16.11.2020

Schlechter Winter oder weniger schlechter Winter?

Sollte es einen "faktischen Tourismus-Lockdown" geben, könnte dies Tirols Wirtschaft 2,9 Mrd. Euro Wertschöpfung und 26.000 Jobs kosten, berechnete die Prodinger Tourismusberatung.

Der Lockdown und die Ungewissheit für die Zeit danach lassen die Touristiker um die so wichtige Wintersaison zittern. Prodinger berechnete verschiedene Szenarien und wie diese im schlimmsten Fall oder auch im besten Fall für die Tiroler Tourismuswirtschaft aussehen könnten, berichtete die Tiroler Tageszeitung..

Bei einem "faktischen Tourismus-Lockdown" würde es im Vergleich zur Rekordsaison 2018/2019 einen Nächtigungseinbruch von 46 Prozent geben, das entspreche 15 Mio. Übernachtungen. Dieses Szenario wird von einer dritten Coronawelle mit Betriebsschließungen im Februar 2021 und Reisewarnungen geprägt.

Im "Bad Case" - in dem Lockerungsschritte im Dezember und weitere Einschränkungen im Frühling vorausgesetzt werden - würde es einen Nächtigungsrückgang von 21,7 Prozent geben. Laut Daten der Gesellschaft für Angewandte Wirtschaftsforschung (GAW) würden 30 Prozent weniger Nächtigungen Tirols Wirtschaft 1,7 Mrd. Euro Wertschöpfung und 16.000 Jobs kosten.

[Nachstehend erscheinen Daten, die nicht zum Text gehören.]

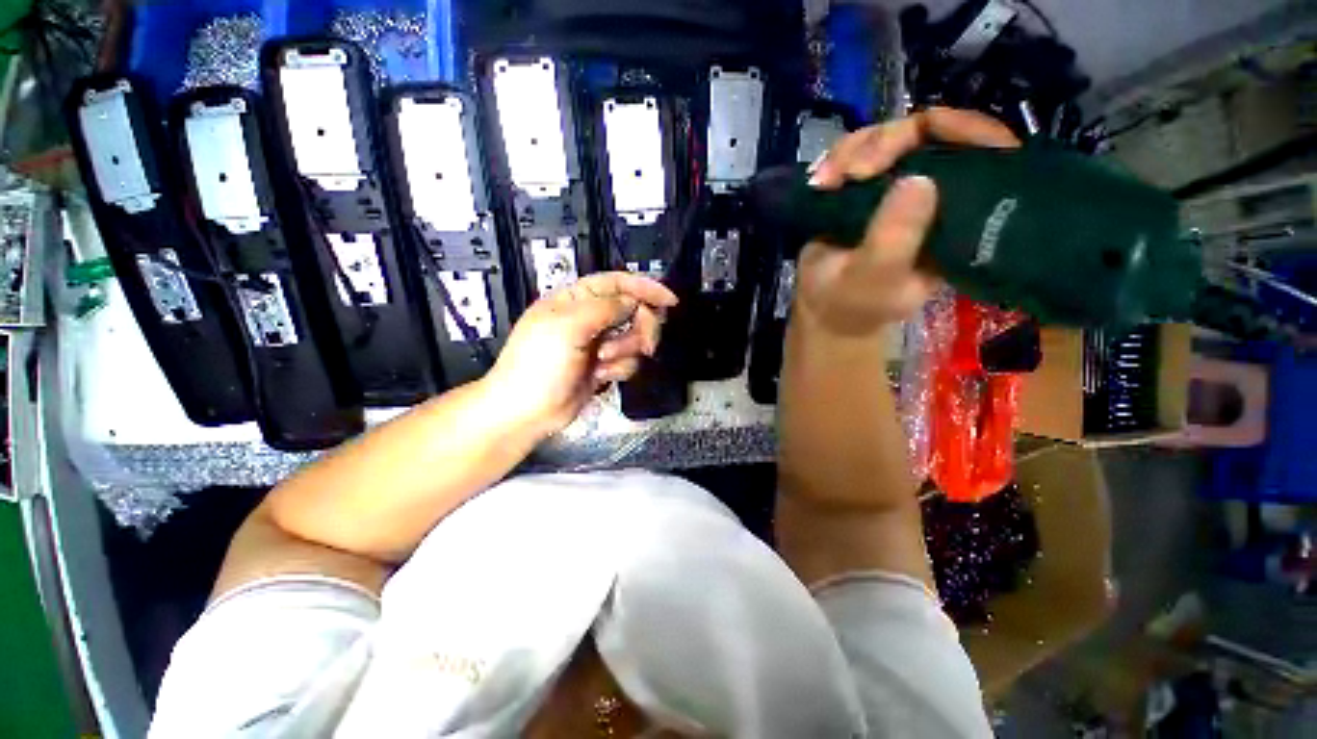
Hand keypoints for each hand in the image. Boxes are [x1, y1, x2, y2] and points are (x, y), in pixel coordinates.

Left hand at [484, 272, 678, 438]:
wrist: (526, 412)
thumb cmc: (539, 365)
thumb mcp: (568, 327)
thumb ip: (605, 308)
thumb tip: (634, 301)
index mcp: (575, 300)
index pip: (617, 283)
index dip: (645, 287)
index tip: (669, 300)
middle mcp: (589, 318)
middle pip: (633, 310)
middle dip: (641, 327)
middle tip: (643, 343)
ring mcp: (597, 344)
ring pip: (634, 338)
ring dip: (626, 351)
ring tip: (604, 363)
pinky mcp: (604, 367)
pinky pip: (628, 361)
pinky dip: (620, 369)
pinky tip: (601, 377)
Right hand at [796, 107, 1019, 336]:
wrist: (821, 308)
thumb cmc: (853, 302)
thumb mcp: (875, 279)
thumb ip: (895, 239)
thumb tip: (920, 179)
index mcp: (958, 219)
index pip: (985, 156)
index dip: (964, 129)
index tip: (926, 125)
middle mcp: (935, 194)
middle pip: (928, 135)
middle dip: (887, 141)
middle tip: (854, 171)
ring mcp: (897, 187)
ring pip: (888, 137)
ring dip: (852, 150)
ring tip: (825, 180)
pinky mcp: (865, 188)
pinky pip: (858, 151)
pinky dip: (836, 158)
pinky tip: (819, 179)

Es wurde auch ein optimistisches Szenario errechnet, indem weitgehend offene Grenzen und kaum Reisewarnungen angenommen werden und der Inlandstourismus nur wenig Einbußen erleidet. Hier würde im Vergleichszeitraum ein Nächtigungsminus von zwölf Prozent erfolgen. Insgesamt dämpfte die Tourismusberatung aber die Hoffnungen auf baldige Normalität: "Wir rechnen frühestens 2023 bis spätestens 2025 mit einer Rückkehr auf Vorkrisenniveau. Alles unter der Voraussetzung, dass keine erneute Verschlechterung des Pandemieverlaufs eintritt", hieß es.